Tão boas intenções foram corroboradas ao entrar na sala de jantar do Hegúmeno, a qual não o era na verdade, pois que os aposentos reservados àquele compunham-se de duas salas contíguas, mais espaçosas e arranjadas do que as do Padre Zossima, embora sem qualquer luxo. Os móveis eram de acaju e couro segundo o decadente estilo de 1820, o chão não estava encerado, mas tudo brilhava de limpeza e as janelas alegravam-se numa profusão de flores exóticas. O mais sumptuoso naquele momento era a mesa, preparada com grande esmero e certa elegância. A toalha era branca de neve, os talheres reluzentes e o pão ricamente dourado de três espécies. Havia duas garrafas de vinho, outras duas de excelente hidromel e uma de kvas. As duas últimas, feitas no mosteiro, eram muito apreciadas no país. Não havia vodka.

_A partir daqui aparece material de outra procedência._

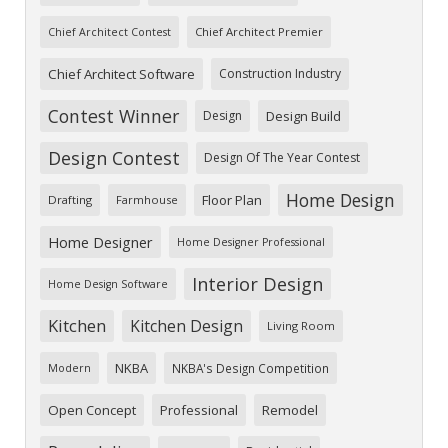
Chief Architect Premier
Chief Architect Contest
Chief Architect Software
Construction Industry
Contest Winner
Design
Design Build
Design Contest
Design Of The Year Contest
Home Design
Floor Plan
Drafting
Farmhouse
Home Designer
Home Designer Professional
Interior Design
Home Design Software
Kitchen
Kitchen Design
Living Room
NKBA
NKBA's Design Competition
Modern
Open Concept
Professional
Remodel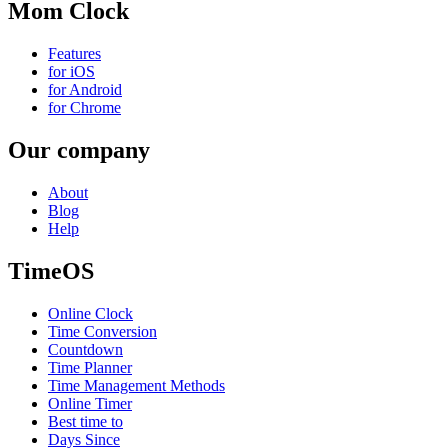
Mom Clock
Features
for iOS
for Android
for Chrome
Our company
About
Blog
Help
TimeOS
Online Clock
Time Conversion
Countdown
Time Planner
Time Management Methods
Online Timer
Best time to
Days Since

Rakitin sabia já que se serviriam cinco pratos: uma sopa à marinheira com pastéis de peixe; um peixe grande cozido e enfeitado de maneira especial; filetes de salmão, pudim gelado e compota e, por fim, manjar branco. Rakitin estava bem informado, porque não pôde resistir à tentação de andar cheirando pela cozinha, onde tinha sempre o nariz. Aliás metia-o sempre onde havia algo para cheirar. Era um moço fora do vulgar e invejoso, muito convencido do seu talento e habilidoso em apanhar tudo o que andasse no ar, do que se aproveitava excessivamente. Julgava-se chamado a ocupar um posto proeminente, mas Aliocha, que se lhe havia afeiçoado, afligia-se ao notar que o amigo era desonesto sem inquietações de consciência. Alardeava, pelo contrário, a sua integridade, já que não roubava o dinheiro que encontrasse descuidado.
Rakitin não merecia a consideração de ser convidado para comer. Da comunidade, apenas o haviam sido os padres Yosif e Paissy e outro monge que esperavam já na sala em companhia de Maximov, quando chegaram Miusov, Kalganov e Ivan. O Superior avançou uns passos ao seu encontro. Era um velho alto, magro, forte, de cabelos negros que começavam a embranquecer, o rosto alongado e ascético. Saudou em silêncio e os convidados acercaram-se para receberem a bênção. Miusov pretendeu beijar-lhe a mão, mas ele impediu-o, retirando-a. Contudo, Ivan e Kalganov tomaram-na num momento de descuido e beijaram-na como fazem os camponeses.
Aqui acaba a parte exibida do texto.